Contributions from both sides of the House have helped to show the seriousness of this matter. As my hon. Friend the Member for West Ham (Lyn Brown) said, cuts to children’s social care have reached crisis point. I have been asked to speak in this debate on behalf of the councillors on Plymouth City Council, who want to raise the seriousness of the crisis around children’s social care—an area that has not always got the attention that it has deserved. Rightly, adult social care has taken the lion’s share of headlines and funding in recent years, but the crisis in children’s social care has been growing because of a mix of austerity, poverty, cuts and growing demand. It is a poisonous situation that has left some of the most vulnerable children in the country in the worst possible state.

As we have already heard today, analysis from the LGA shows that we need further funding of £3 billion if we are to keep children’s services standing still by 2025. There are more looked-after children being cared for than ever before, and that number is only going to increase. Early intervention is so important, but funding for early intervention programmes is being cut. The expertise of our social workers and charities at a local level is being removed by slow attrition and cuts. People are losing faith and confidence that this system is one in which they want to play a part. But we need the system to work like never before. In Plymouth, as in many other councils across the country, councillors—of all political parties, to be fair—are putting more and more money into children’s social care because there is more and more demand. There are more children in care in Plymouth than ever before, and that will only continue to eat up more and more council funding. Plymouth City Council has lost £350 million in revenue support since 2013, and losing 60p in the pound of funding means that the urgent care needs of our children are sometimes being neglected.

## Record extracts
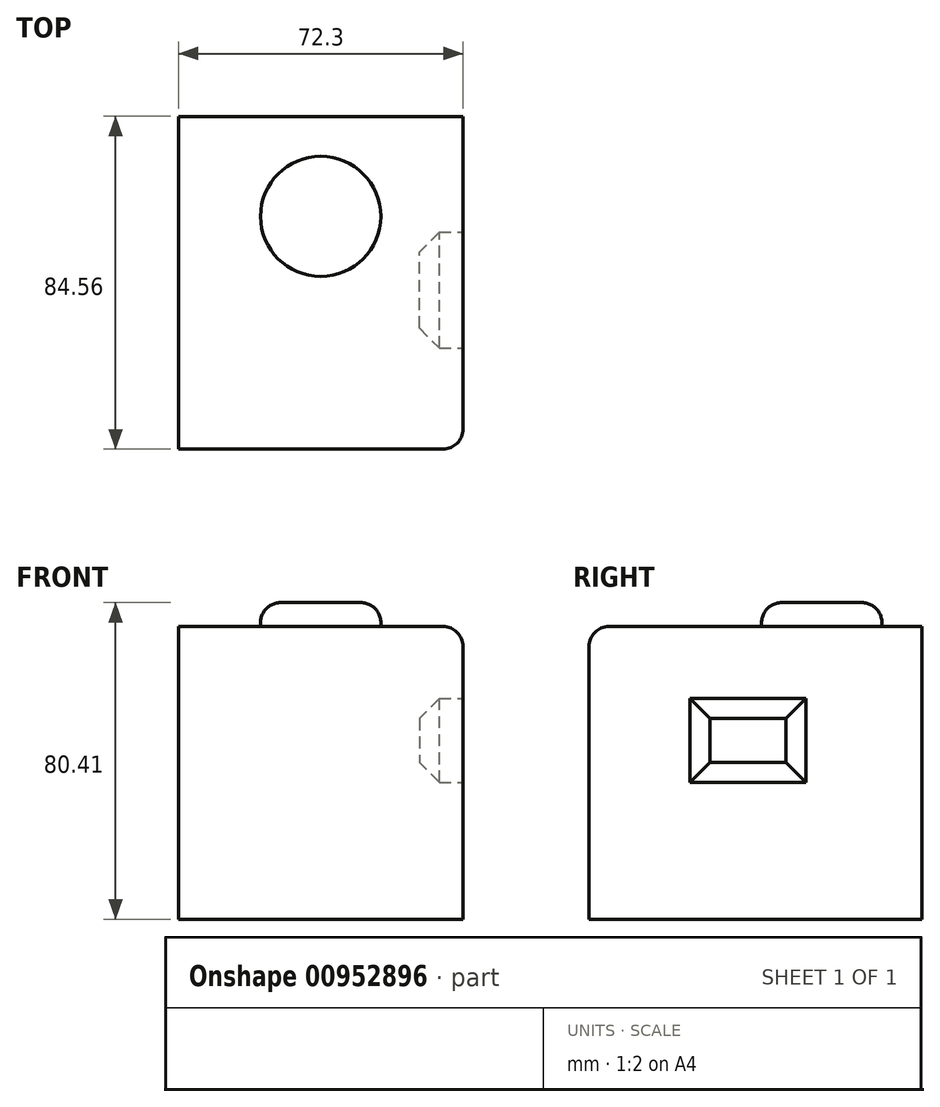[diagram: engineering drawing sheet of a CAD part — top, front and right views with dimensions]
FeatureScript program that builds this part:
annotation { "Feature Type Name" : "Feature", "Feature Type Description" : "" }
export const myFeature = defineFeature(function(context is Context, id is Id, definition is map)
    precondition{}
    {
        {
            var Q0;
            Q0=qCreatedBy(makeId("Top.planeOp"),FACE);
            var sketch = newSketch(context, id + "F0", { "sketchPlane" : qUnion([Q0])});
            skLineSegment(sketch, "E0.bottom", {"start": v(36.15, 42.28) * mm, "end": v(-36.15, 42.28) * mm});
            skLineSegment(sketch, "E0.top", {"start": v(36.15, -42.28) * mm, "end": v(-36.15, -42.28) * mm});
            skLineSegment(sketch, "E0.left", {"start": v(36.15, 42.28) * mm, "end": v(36.15, -42.28) * mm});
            skLineSegment(sketch, "E0.right", {"start": v(-36.15, 42.28) * mm, "end": v(-36.15, -42.28) * mm});
            skPoint(sketch, "E0.middle", {"position": v(0, 0) * mm});
            skSolve(sketch);
        }
        {
            var Q0;
            Q0=makeQuery(id+"F0.imprint","IMPRINT",FACE,{"disambiguationData":[TD([[makeQuery(id+"F0.imprint","IMPRINT",EDGE,{"derivedFrom":sQuery(id+"F0.wireOp",EDGE,"E0.bottom")}),1.0]])]});
            extrude(context, id + "F1", {"entities" : qUnion([Q0]), "depth" : 74.34 * mm, "offsetDistance" : 25.4 * mm});
        }
        {
            var Q0;
            Q0=makeQuery(id+"F1.opExtrude","CAP_FACE",FACE,{"disambiguationData":[OSD([sQuery(id+"F0.wireOp",EDGE,"E0.bottom"),sQuery(id+"F0.wireOp",EDGE,"E0.top"),sQuery(id+"F0.wireOp",EDGE,"E0.left"),sQuery(id+"F0.wireOp",EDGE,"E0.right")])],"isStart":false});
            var sketch = newSketch(context, id + "F2", { "sketchPlane" : qUnion([Q0])});
            skCircle(sketch, "E1", {"center": v(0, 16.86) * mm, "radius": 15.28 * mm});
            skSolve(sketch);
        }
        {
            var Q0;
            Q0=makeQuery(id+"F2.imprint","IMPRINT",FACE,{"disambiguationData":[TD([[makeQuery(id+"F2.imprint","IMPRINT",EDGE,{"derivedFrom":sQuery(id+"F2.wireOp",EDGE,"E1")}),1.0]])]});
            extrude(context, id + "F3", {"entities" : qUnion([Q0]), "operationType" : NewBodyOperationType.ADD, "depth" : 6.08 * mm, "offsetDistance" : 25.4 * mm});
        }
        {
            var Q0;
            Q0=makeQuery(id+"F3.opExtrude","CAP_EDGE",EDGE,{"disambiguationData":[OSD([sQuery(id+"F2.wireOp",EDGE,"E1")])],"isStart":false});
            var Q1;
            Q1=makeQuery(id+"F3.opExtrude","CAP_FACE",FACE,{"disambiguationData":[OSD([sQuery(id+"F2.wireOp",EDGE,"E1")])],"isStart":false});
            var Q2;
            Q2=makeQuery(id+"F1.opExtrude","CAP_EDGE",EDGE,{"disambiguationData":[OSD([sQuery(id+"F0.wireOp",EDGE,"E0.top")])],"isStart":false});
            var Q3;
            Q3=makeQuery(id+"F1.opExtrude","CAP_EDGE",EDGE,{"disambiguationData":[OSD([sQuery(id+"F0.wireOp",EDGE,"E0.left")])],"isStart":false});
            var Q4;
            Q4=makeQuery(id+"F1.opExtrude","SWEPT_EDGE",EDGE,{"disambiguationData":[OSD([sQuery(id+"F0.wireOp",EDGE,"E0.top"),sQuery(id+"F0.wireOp",EDGE,"E0.left")])]});
            fillet(context, id + "F4", {"entities" : qUnion([Q0, Q1, Q2, Q3, Q4]), "radius" : 5.08 * mm, "tangentPropagation" : true, "allowEdgeOverflow" : false});
        }
        {
            var Q0;
            Q0=makeQuery(id+"F1.opExtrude","SWEPT_FACE",FACE,{"disambiguationData":[OSD([sQuery(id+"F0.wireOp",EDGE,"E0.left")])]});
            var sketch = newSketch(context, id + "F5", { "sketchPlane" : qUnion([Q0])});
            skLineSegment(sketch, "E2.bottom", {"start": v(-16.57, 56.06) * mm, "end": v(12.85, 56.06) * mm});
            skLineSegment(sketch, "E2.top", {"start": v(-16.57, 34.75) * mm, "end": v(12.85, 34.75) * mm});
            skLineSegment(sketch, "E2.left", {"start": v(-16.57, 56.06) * mm, "end": v(-16.57, 34.75) * mm});
            skLineSegment(sketch, "E2.right", {"start": v(12.85, 56.06) * mm, "end": v(12.85, 34.75) * mm});
            skSolve(sketch);
        }
        {
            var Q0;
            Q0=makeQuery(id+"F5.imprint","IMPRINT",FACE,{"disambiguationData":[TD([[makeQuery(id+"F5.imprint","IMPRINT",EDGE,{"derivedFrom":sQuery(id+"F5.wireOp",EDGE,"E2.bottom")}),-1.0]])]});
            extrude(context, id + "F6", {"entities" : qUnion([Q0]), "operationType" : NewBodyOperationType.REMOVE, "oppositeDirection" : true, "depth" : 11.1 * mm, "offsetDistance" : 25.4 * mm});
        }
        {
            var Q0;
            Q0=makeQuery(id+"F6.boolean.opBoolean","COPY",EDGE,{"derivedFrom":makeQuery(id+"F6.opExtrude","CAP_EDGE",EDGE,{"disambiguationData":[OSD([sQuery(id+"F5.wireOp",EDGE,"E2.bottom")])],"isStart":false})});
            var Q1;
            Q1=makeQuery(id+"F6.boolean.opBoolean","COPY",EDGE,{"derivedFrom":makeQuery(id+"F6.opExtrude","CAP_EDGE",EDGE,{"disambiguationData":[OSD([sQuery(id+"F5.wireOp",EDGE,"E2.left")])],"isStart":false})});
            var Q2;
            Q2=makeQuery(id+"F6.boolean.opBoolean","COPY",EDGE,{"derivedFrom":makeQuery(id+"F6.opExtrude","CAP_EDGE",EDGE,{"disambiguationData":[OSD([sQuery(id+"F5.wireOp",EDGE,"E2.top")])],"isStart":false})});
            var Q3;
            Q3=makeQuery(id+"F6.boolean.opBoolean","COPY",EDGE,{"derivedFrom":makeQuery(id+"F6.opExtrude","CAP_EDGE",EDGE,{"disambiguationData":[OSD([sQuery(id+"F5.wireOp",EDGE,"E2.right")])],"isStart":false})});
            chamfer(context, id + "F7", {"entities" : qUnion([Q0, Q1, Q2, Q3]), "width" : 5.08 * mm, "tangentPropagation" : true});
        }
    });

## Parts of the exercise
[1] The speech on children's social care names a mix of causes for the growing crisis in that area. List each cause.
[2] Reproduce word for word the passage of the speech on children's social care from "Contributions from both" up to and including "worst possible state.".

## Exercise answers
[1]
- austerity
- poverty
- cuts
- growing demand

[2]
Contributions from both sides of the House have helped to show the seriousness of this matter. As my hon. Friend the Member for West Ham (Lyn Brown) said, cuts to children’s social care have reached crisis point. I have been asked to speak in this debate on behalf of the councillors on Plymouth City Council, who want to raise the seriousness of the crisis around children’s social care—an area that has not always got the attention that it has deserved. Rightly, adult social care has taken the lion’s share of headlines and funding in recent years, but the crisis in children’s social care has been growing because of a mix of austerity, poverty, cuts and growing demand. It is a poisonous situation that has left some of the most vulnerable children in the country in the worst possible state.